*** The data Section Begins ***

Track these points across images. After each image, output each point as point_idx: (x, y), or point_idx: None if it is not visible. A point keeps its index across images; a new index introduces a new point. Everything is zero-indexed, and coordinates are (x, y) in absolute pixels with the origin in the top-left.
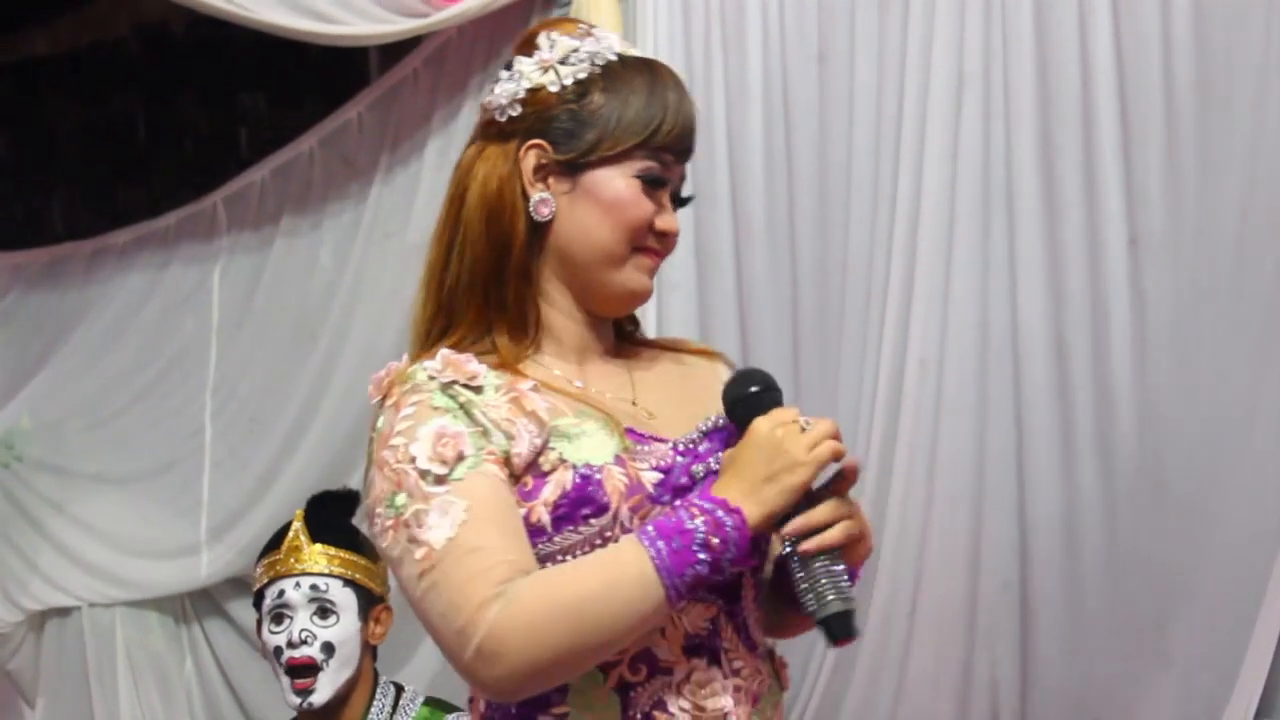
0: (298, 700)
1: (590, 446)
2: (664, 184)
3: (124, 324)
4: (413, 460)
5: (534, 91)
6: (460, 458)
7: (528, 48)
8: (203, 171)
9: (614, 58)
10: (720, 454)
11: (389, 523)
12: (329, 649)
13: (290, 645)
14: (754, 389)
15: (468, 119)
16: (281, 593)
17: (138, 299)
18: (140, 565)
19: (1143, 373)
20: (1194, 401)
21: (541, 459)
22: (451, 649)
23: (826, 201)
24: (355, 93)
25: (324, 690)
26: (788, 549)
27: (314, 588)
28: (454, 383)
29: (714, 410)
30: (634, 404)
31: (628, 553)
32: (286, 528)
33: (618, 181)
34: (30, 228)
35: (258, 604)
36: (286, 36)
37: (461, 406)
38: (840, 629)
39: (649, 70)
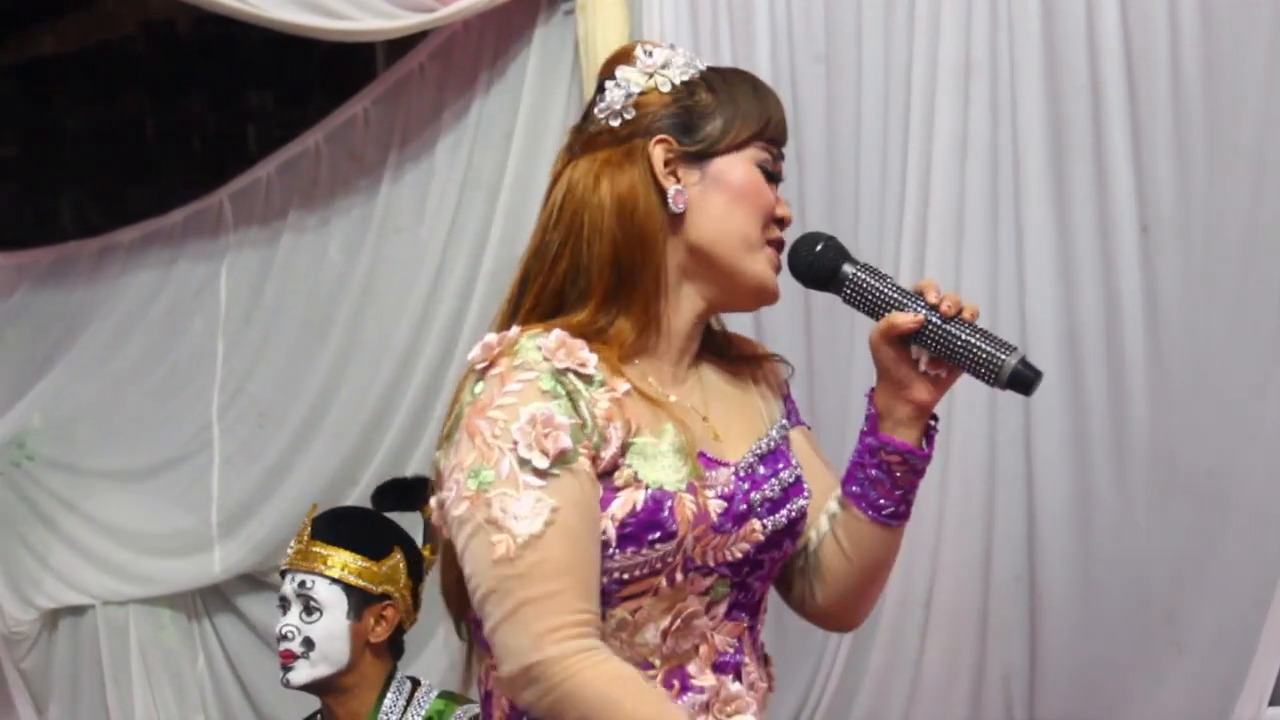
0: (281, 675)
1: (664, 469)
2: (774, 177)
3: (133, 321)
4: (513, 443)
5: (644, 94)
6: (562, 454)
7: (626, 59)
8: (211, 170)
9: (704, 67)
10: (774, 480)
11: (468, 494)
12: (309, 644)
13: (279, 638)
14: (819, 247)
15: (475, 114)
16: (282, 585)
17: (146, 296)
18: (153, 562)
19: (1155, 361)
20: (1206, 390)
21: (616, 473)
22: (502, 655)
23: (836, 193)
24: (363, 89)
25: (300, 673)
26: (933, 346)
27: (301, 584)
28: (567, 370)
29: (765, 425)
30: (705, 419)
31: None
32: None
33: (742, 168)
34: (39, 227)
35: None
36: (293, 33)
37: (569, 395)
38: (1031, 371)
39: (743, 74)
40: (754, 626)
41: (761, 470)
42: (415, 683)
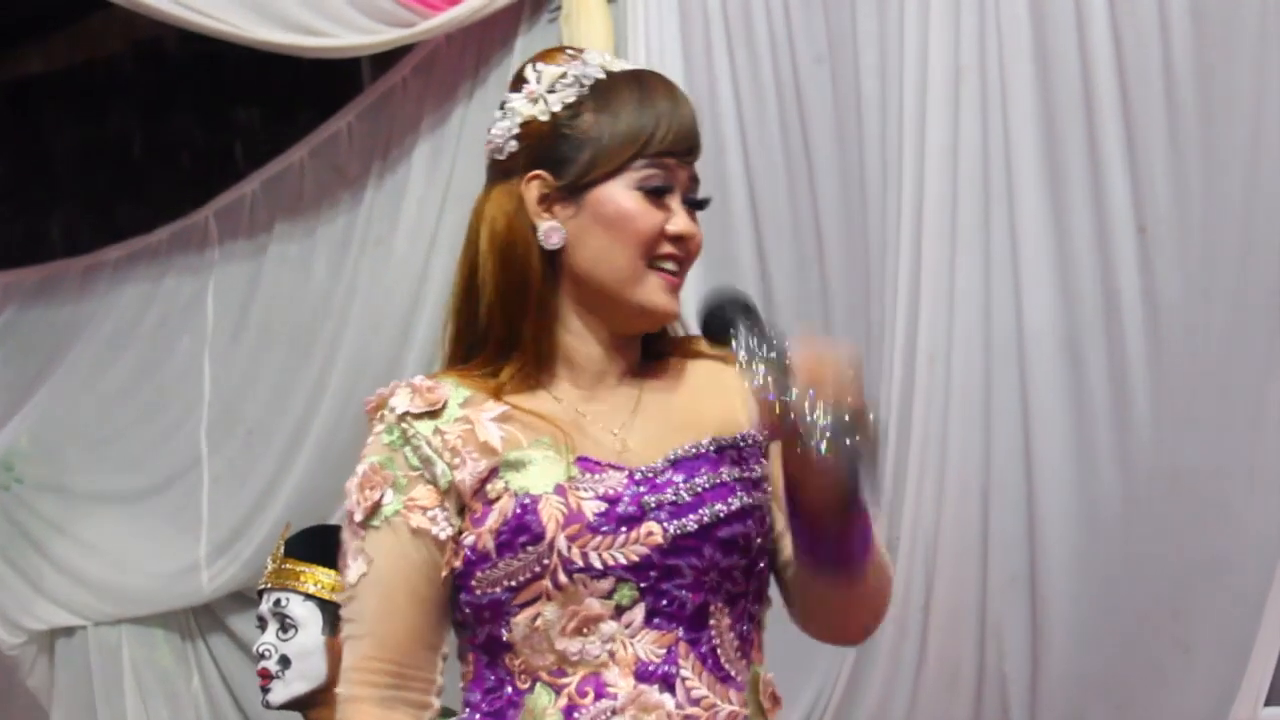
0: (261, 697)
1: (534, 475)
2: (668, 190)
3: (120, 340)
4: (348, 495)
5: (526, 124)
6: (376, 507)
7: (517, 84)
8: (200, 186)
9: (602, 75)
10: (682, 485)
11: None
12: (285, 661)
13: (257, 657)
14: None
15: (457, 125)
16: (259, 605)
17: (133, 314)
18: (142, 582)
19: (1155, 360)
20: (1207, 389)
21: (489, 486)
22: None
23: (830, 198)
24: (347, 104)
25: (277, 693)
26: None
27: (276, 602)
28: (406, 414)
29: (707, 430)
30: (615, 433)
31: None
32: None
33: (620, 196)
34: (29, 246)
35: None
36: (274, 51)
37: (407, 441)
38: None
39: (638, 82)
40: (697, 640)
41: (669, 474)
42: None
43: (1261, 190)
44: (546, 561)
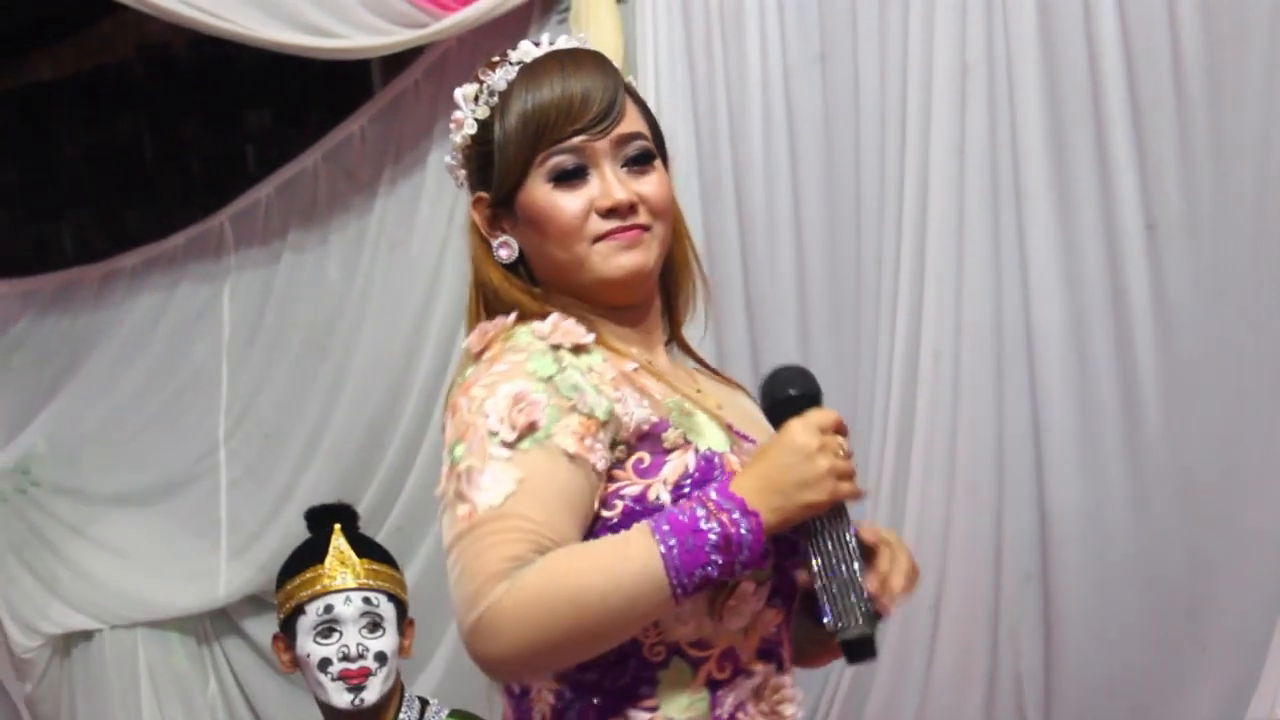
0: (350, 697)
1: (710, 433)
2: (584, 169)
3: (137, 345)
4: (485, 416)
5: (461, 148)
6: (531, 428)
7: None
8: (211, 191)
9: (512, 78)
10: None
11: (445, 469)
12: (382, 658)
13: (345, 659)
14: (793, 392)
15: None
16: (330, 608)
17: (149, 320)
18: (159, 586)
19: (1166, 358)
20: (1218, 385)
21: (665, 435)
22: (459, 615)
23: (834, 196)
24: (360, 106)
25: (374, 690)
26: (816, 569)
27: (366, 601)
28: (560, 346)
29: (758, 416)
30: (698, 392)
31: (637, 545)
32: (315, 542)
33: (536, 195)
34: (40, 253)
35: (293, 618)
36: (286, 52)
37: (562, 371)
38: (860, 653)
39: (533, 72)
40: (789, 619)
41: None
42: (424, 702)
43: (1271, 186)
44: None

*** The data Section Ends ***

_Exercise directions:_ Set down the records in full and exactly. Do not carry over any image.

_Written solution:_
Track these points across images. After each image, output each point as point_idx: (x, y), or point_idx: None if it is not visible. A point keeps its index across images; a new index introduces a new point. Everything is zero-indexed, and coordinates are (x, y) in absolute pixels with the origin in the top-left.
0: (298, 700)
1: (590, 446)
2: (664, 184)
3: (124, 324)
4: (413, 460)
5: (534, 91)
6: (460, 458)
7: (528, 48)
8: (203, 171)
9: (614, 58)
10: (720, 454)
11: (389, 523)
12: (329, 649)
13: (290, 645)
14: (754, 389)
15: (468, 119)
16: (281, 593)
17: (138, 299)
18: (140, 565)
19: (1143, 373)
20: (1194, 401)
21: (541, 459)
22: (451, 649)
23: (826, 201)
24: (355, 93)
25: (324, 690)
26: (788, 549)
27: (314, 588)
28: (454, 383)
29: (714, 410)
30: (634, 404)
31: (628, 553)
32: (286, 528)
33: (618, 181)
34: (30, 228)
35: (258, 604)
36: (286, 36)
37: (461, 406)
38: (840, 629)
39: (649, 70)
0: (281, 675)
1: (664, 469)
2: (774, 177)
3: (133, 321)
4: (513, 443)
5: (644, 94)
6: (562, 454)
7: (626, 59)
8: (211, 170)
9: (704, 67)
10: (774, 480)
11: (468, 494)
12: (309, 644)
13: (279, 638)
14: (819, 247)
15: (475, 114)
16: (282, 585)
17: (146, 296)
18: (153, 562)
19: (1155, 361)
20: (1206, 390)
21: (616, 473)
22: (502, 655)
23: (836, 193)
24: (363, 89)
25: (300, 673)
26: (933, 346)
27: (301, 584)
28: (567, 370)
29: (765, 425)
30: (705, 419)
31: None
32: None
33: (742, 168)
34: (39, 227)
35: None
36: (293, 33)
37: (569, 395)
38: (1031, 371)
39: (743, 74)
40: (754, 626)
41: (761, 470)
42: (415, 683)
0: (261, 697)
1: (534, 475)
2: (668, 190)
3: (120, 340)
4: (348, 495)
5: (526, 124)
6: (376, 507)
7: (517, 84)
8: (200, 186)
9: (602, 75)
10: (682, 485)
11: None
12: (285, 661)
13: (257, 657)
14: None
15: (457, 125)
16: (259, 605)
17: (133, 314)
18: (142, 582)
19: (1155, 360)
20: (1207, 389)
21: (489, 486)
22: None
23: (830, 198)
24: (347, 104)
25: (277, 693)
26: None
27: (276, 602)
28: (406, 414)
29: (707, 430)
30: (615, 433)
31: None
32: None
33: (620, 196)
34: (29, 246)
35: None
36: (274, 51)
37: (407, 441)
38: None
39: (638, 82)
40: (697, 640)
41: (669, 474)
42: None
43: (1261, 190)
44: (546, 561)
0: (350, 697)
1: (710, 433)
2: (584, 169)
3: (137, 345)
4: (485, 416)
5: (461, 148)
6: (531, 428)
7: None
8: (211, 191)
9: (512, 78)
10: None
11: (445, 469)
12: (382, 658)
13: (345, 659)
14: (793, 392)
15: None
16: (330, 608)
17: (149, 320)
18: (159, 586)
19: (1166, 358)
20: (1218, 385)
21: (665, 435)
22: (459, 615)
23: (834, 196)
24: (360, 106)
25: (374, 690)
26: (816, 569)
27: (366, 601)
28: (560, 346)
29: (758, 416)
30: (698, 392)
31: (637, 545)
32: (315, 542)
33: (536, 195)
34: (40, 253)
35: (293, 618)
36: (286, 52)
37: (562, 371)
38: (860, 653)
39: (533, 72)
40: (789, 619)
41: None
42: (424, 702)
43: (1271, 186)
44: None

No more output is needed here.